> [Отрывок]
Читаем Стихи про меня полностью

Как замечательно, что у множества поэтиче­ских красот — прозаические источники. Как пе­чально, что о множестве из них нам уже никогда не догадаться. Если б я не жил в этом городе, так и считал бы цветаевской тайнописью начало сти­хотворения "Прага": "Где строки спутаны, где в воздух ввязан / Дом — и под номером не наяву!" В Праге Цветаева жила в доме на Шведской ули­це. Его номер — 51, но еще и 1373. Диковинная пражская особенность: двойная нумерация. На синей табличке — обычный, как во всем мире, порядковый уличный номер. На красной — арха­ика, оставшаяся с тех средневековых времен, ко­гда дома нумеровали порайонно (в Венеции по сей день только такая система). Красные номера, вероятно, в каких-то муниципальных гроссбухах значатся, но никому не нужны и в адресе не ука­зываются, однако существуют, и таблички акку­ратно подновляются, смущая непосвященных.

Дом на Шведской 51/1373 действительно "ввя­зан в воздух" — стоит на фоне неба, на склоне горы. Не просто, а Горы — той самой, о которой "Поэма Горы". В миру она называется Петршин, под ней район Смихов, где Цветаева прожила несколько месяцев. Остальное время — в деревнях. Это ведь только принято бегло упоминать: в эмиграции жила в Праге и Париже. На деле — Йиловиште, Мокропсы, Вшеноры, Кламар, Медон, Ванв. Дом на Шведской очень приличный, даже изыскан­ный, но добираться на верхотуру в 20-е было слож­но, жить там — непрестижно и неудобно. Денег же на съем квартиры в центре города не хватало.

При этом именно на Чехию у Цветаевой при­ходится самое благополучное время. Правитель­ство президента Масарика давало, как мы сей­час бы сказали, гранты русским деятелям науки и культуры, причем Цветаева получала деньги и тогда, когда переехала во Францию. Чехия вы­делила полторы тысячи стипендий Карлова уни­верситета русским студентам — среди них был Сергей Эфрон. Русские профессора преподавали, здесь осели такие светила, как академик Конда­ков, у которого Эфрон слушал курс. Автор мону­ментального труда о православной иконографии Кондаков похоронен в крипте церкви на Ольшан­ском кладбище, рядом с ним — Ипатьев, в чьем доме расстреляли российского царя. Кинорежис­сер Глеб Панфилов, который снимал в павильо­нах пражской студии "Баррандов" фильм о по­следних днях Николая Второго, рассказывал мне, как пришел на Ольшаны заказать панихиду по своем отце. Ему стали показывать церковь, где он и обнаружил могилу Ипатьева, дом которого так скрупулезно восстанавливал в нескольких ки­лометрах отсюда. Как все-таки причудливо риф­муется жизнь.

Любое эмигрантское кладбище — наглядный урок запутанной русской истории XX века.

[Данные, извлечённые из коллекции]
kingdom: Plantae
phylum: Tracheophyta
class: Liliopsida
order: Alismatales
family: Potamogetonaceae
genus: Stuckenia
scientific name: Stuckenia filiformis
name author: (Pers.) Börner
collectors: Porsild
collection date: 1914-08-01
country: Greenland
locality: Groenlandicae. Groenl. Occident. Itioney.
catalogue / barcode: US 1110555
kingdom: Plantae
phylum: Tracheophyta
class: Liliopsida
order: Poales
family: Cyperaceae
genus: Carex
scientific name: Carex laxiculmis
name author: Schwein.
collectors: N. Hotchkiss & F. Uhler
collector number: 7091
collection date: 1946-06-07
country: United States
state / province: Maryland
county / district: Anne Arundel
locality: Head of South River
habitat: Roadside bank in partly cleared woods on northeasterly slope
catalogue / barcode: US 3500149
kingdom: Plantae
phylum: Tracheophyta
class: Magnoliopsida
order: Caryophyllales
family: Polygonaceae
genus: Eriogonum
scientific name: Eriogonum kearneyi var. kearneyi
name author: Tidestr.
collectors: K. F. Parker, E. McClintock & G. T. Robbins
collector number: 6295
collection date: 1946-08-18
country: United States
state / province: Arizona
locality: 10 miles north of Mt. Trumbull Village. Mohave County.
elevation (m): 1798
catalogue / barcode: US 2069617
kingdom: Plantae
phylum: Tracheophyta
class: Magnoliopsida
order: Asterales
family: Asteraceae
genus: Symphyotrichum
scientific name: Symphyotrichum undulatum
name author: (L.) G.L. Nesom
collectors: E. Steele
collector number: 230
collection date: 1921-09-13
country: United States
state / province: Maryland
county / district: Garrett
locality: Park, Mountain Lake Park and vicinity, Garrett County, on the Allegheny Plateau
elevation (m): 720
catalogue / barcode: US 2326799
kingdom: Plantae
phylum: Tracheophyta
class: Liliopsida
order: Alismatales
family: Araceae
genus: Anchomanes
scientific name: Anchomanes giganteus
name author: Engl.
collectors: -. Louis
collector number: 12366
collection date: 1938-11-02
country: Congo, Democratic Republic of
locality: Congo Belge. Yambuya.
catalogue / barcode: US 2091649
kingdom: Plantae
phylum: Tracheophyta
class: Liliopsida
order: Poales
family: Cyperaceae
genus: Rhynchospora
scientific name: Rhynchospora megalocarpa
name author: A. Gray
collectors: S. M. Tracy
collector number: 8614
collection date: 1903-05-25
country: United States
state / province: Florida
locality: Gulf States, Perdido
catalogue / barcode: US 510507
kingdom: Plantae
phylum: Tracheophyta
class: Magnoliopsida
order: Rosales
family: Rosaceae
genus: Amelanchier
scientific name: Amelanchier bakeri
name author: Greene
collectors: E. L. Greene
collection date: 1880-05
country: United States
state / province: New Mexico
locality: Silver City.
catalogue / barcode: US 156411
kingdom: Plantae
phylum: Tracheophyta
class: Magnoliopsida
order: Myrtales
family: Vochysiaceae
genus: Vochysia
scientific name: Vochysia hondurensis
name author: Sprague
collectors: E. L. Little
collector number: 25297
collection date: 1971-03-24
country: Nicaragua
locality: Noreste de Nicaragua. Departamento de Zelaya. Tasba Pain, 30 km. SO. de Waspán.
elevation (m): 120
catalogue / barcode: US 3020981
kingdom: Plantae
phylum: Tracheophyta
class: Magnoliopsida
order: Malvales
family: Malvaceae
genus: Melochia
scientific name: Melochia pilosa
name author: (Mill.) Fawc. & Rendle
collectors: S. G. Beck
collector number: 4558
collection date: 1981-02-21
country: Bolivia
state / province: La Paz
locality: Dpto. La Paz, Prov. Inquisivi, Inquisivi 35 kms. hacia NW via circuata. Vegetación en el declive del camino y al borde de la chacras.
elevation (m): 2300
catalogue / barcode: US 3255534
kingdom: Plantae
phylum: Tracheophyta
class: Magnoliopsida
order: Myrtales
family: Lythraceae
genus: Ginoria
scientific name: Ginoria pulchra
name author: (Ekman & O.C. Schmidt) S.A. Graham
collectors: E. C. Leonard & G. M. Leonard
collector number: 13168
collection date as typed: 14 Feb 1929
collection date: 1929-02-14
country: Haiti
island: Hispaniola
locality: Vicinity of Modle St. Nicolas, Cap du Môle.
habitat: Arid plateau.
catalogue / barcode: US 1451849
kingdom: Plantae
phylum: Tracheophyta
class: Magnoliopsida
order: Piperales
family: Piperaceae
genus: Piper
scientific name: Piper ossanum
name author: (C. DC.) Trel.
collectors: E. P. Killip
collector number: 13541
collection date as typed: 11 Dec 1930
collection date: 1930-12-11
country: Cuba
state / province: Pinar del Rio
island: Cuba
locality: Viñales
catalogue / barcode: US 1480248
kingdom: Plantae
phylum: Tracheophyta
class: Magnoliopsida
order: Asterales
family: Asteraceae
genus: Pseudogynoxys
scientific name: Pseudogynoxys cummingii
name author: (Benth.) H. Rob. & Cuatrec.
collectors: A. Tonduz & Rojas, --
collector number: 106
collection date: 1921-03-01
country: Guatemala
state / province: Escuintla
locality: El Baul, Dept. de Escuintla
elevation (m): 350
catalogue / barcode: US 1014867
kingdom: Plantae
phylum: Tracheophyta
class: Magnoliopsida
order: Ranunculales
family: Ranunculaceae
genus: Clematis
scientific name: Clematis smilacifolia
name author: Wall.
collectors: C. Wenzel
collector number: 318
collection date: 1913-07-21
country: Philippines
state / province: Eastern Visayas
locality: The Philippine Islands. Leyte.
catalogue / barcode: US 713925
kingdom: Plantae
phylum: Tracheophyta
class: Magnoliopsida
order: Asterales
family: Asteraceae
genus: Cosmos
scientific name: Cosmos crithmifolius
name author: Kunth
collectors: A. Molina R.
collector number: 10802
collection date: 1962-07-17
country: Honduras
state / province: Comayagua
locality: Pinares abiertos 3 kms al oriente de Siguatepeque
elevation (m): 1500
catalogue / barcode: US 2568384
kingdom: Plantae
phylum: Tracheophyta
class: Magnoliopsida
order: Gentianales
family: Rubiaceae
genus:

> [Задание 1]
Перечислите все населенные пункты, названные в отрывке о Цветаевой сразу после слов «На деле —».
> [Задание 2]
Повторите фрагмент отрывка о Цветаевой начиная со слов «Читаем Стихи про» вплоть до слов «подновляются, смущая непосвященных.» включительно.

> [Поле ответа 1]
Йиловиште, Мокропсы, Вшеноры, Кламар, Медон, Ванв.

> [Поле ответа 2]
Читаем Стихи про меня полностью

Как замечательно, что у множества поэтиче­ских красот — прозаические источники. Как пе­чально, что о множестве из них нам уже никогда не догадаться. Если б я не жил в этом городе, так и считал бы цветаевской тайнописью начало сти­хотворения "Прага": "Где строки спутаны, где в воздух ввязан / Дом — и под номером не наяву!" В Праге Цветаева жила в доме на Шведской ули­це. Его номер — 51, но еще и 1373. Диковинная пражская особенность: двойная нумерация. На синей табличке — обычный, как во всем мире, порядковый уличный номер. На красной — арха­ика, оставшаяся с тех средневековых времен, ко­гда дома нумеровали порайонно (в Венеции по сей день только такая система). Красные номера, вероятно, в каких-то муниципальных гроссбухах значатся, но никому не нужны и в адресе не ука­зываются, однако существуют, и таблички акку­ратно подновляются, смущая непосвященных.